Lines taken from a collection
= = = = = = =

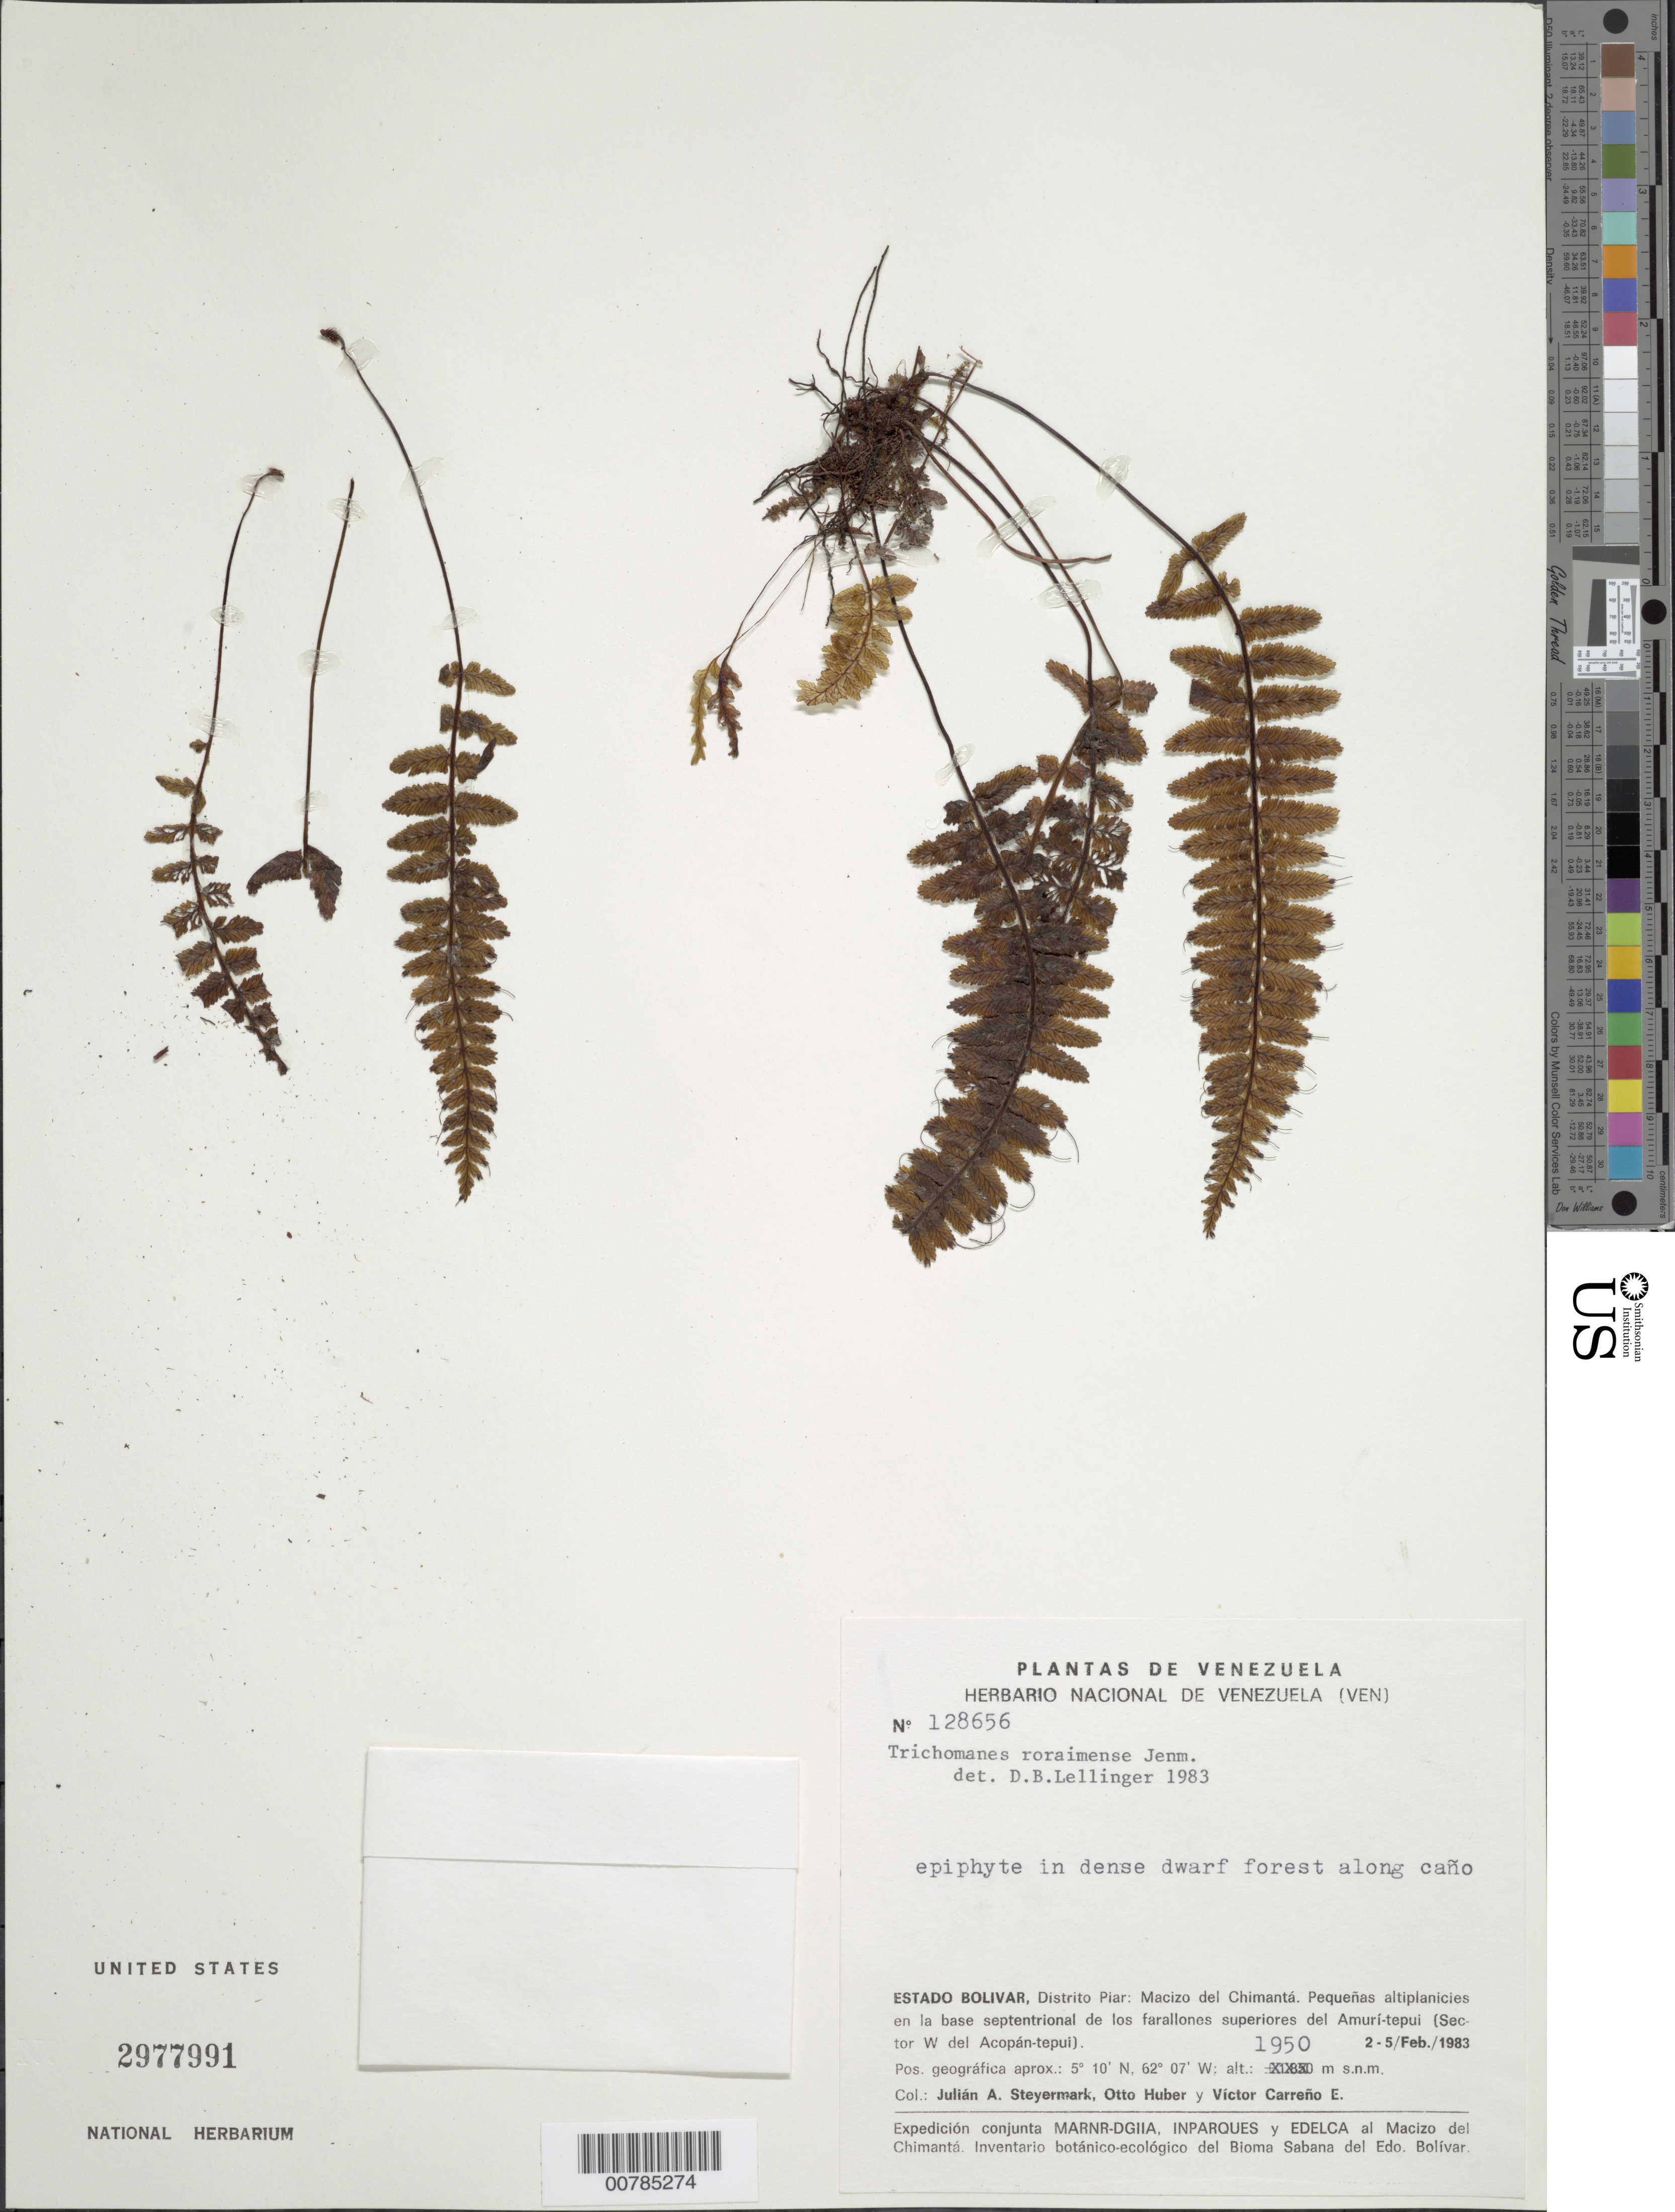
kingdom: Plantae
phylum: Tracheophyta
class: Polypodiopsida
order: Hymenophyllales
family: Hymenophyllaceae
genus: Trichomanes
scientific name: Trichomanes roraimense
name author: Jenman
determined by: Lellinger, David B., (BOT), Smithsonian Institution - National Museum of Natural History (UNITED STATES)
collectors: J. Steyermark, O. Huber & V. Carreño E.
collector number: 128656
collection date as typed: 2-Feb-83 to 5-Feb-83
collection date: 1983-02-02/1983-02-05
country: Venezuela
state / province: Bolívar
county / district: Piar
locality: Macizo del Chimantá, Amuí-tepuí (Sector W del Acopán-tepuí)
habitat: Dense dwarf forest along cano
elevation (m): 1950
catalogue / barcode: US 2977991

= = = = = = =

Change every "collection date" in the lines above to "gathering date" and leave the rest as it is. Don't include the pictures.

kingdom: Plantae
phylum: Tracheophyta
class: Polypodiopsida
order: Hymenophyllales
family: Hymenophyllaceae
genus: Trichomanes
scientific name: Trichomanes roraimense
name author: Jenman
determined by: Lellinger, David B., (BOT), Smithsonian Institution - National Museum of Natural History (UNITED STATES)
collectors: J. Steyermark, O. Huber & V. Carreño E.
collector number: 128656
gathering date as typed: 2-Feb-83 to 5-Feb-83
gathering date: 1983-02-02/1983-02-05
country: Venezuela
state / province: Bolívar
county / district: Piar
locality: Macizo del Chimantá, Amuí-tepuí (Sector W del Acopán-tepuí)
habitat: Dense dwarf forest along cano
elevation (m): 1950
catalogue / barcode: US 2977991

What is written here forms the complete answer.